Dans Le don de l'Aigle, don Juan lui raconte l'histoire de la lignée et lui donne la Règle du nagual à 4 points ; dans Le feu du dedans, il explicite la nature de la perception et donne les bases de l'Art de traquer ;  La force du silence passe en revue les différents concepts et les techniques des anciens voyants, envisagés sur un plan purement abstrait. 

Les trois derniers ouvrages de CC sont La Roue du Temps (une synthèse des principaux points du paradigme, livre par livre ; il y raconte aussi en temps réel ce qui se passe lors de la rédaction de chacun des livres) ; L'art de rêver qui regroupe l'enseignement donné sur cet Art à travers les précédents ouvrages, et le complète ; enfin, Le voyage définitif (the Active Side of Infinity) est un travail que lui avait demandé de réaliser don Juan, sous forme de testament ; il y compile les "moments-clé" de sa vie. 

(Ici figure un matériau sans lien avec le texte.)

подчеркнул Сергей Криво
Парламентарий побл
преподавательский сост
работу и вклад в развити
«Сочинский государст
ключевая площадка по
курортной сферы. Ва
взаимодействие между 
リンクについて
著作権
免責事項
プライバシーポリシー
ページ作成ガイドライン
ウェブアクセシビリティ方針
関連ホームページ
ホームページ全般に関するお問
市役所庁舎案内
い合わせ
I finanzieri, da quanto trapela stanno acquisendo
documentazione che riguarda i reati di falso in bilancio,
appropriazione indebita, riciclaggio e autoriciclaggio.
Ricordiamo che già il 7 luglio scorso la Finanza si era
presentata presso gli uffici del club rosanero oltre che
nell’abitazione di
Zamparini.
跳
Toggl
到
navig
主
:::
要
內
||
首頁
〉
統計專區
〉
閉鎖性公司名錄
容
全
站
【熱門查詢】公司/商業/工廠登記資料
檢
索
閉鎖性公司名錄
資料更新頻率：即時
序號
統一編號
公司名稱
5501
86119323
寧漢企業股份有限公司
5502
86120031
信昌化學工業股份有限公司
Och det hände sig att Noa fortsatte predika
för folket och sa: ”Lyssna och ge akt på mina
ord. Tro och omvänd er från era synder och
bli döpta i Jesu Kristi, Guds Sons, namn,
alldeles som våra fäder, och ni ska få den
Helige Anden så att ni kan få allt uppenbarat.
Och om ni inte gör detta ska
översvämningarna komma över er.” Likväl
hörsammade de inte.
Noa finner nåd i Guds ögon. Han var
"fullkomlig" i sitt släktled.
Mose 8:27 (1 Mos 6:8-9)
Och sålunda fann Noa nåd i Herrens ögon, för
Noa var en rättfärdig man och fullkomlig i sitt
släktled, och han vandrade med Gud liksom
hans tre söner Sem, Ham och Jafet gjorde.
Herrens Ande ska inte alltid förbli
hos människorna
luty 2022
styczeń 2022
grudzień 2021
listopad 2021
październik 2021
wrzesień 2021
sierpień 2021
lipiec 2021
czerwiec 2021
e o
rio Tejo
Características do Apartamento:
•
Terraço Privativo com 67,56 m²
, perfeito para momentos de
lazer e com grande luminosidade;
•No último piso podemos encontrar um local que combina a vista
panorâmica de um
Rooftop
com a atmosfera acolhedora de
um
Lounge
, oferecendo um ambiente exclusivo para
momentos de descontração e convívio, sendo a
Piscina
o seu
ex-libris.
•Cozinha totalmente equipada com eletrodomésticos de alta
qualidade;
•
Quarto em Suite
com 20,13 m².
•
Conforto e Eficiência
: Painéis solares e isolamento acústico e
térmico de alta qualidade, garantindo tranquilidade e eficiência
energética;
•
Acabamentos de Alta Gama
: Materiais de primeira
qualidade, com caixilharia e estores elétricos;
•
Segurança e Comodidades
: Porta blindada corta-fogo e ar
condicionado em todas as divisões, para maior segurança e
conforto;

Notons pour être complet son douzième ouvrage : Les passes magiques, écrit lors de sa phase publique entre 1994 et 1998, où il créa également l'entreprise Cleargreen, organisme chargé de transmettre la Tenségrité. Mais l'aspect mercantile de cette entreprise pose question. Et passons enfin sur toutes les polémiques concernant l'ensemble de son œuvre, dont les auteurs n'ont apparemment pas perçu qu'elle a été écrite "de la main gauche" d'une part, et qu'il s'agit de la vérifier par soi-même, concrètement, pour se forger sa propre conviction d'autre part.

Carlos Castaneda décède le 27 avril 1998, d'un cancer du foie. Armando Torres transmet son testament, avec notamment la Règle du nagual à 3 points, dix ans plus tard en 2008.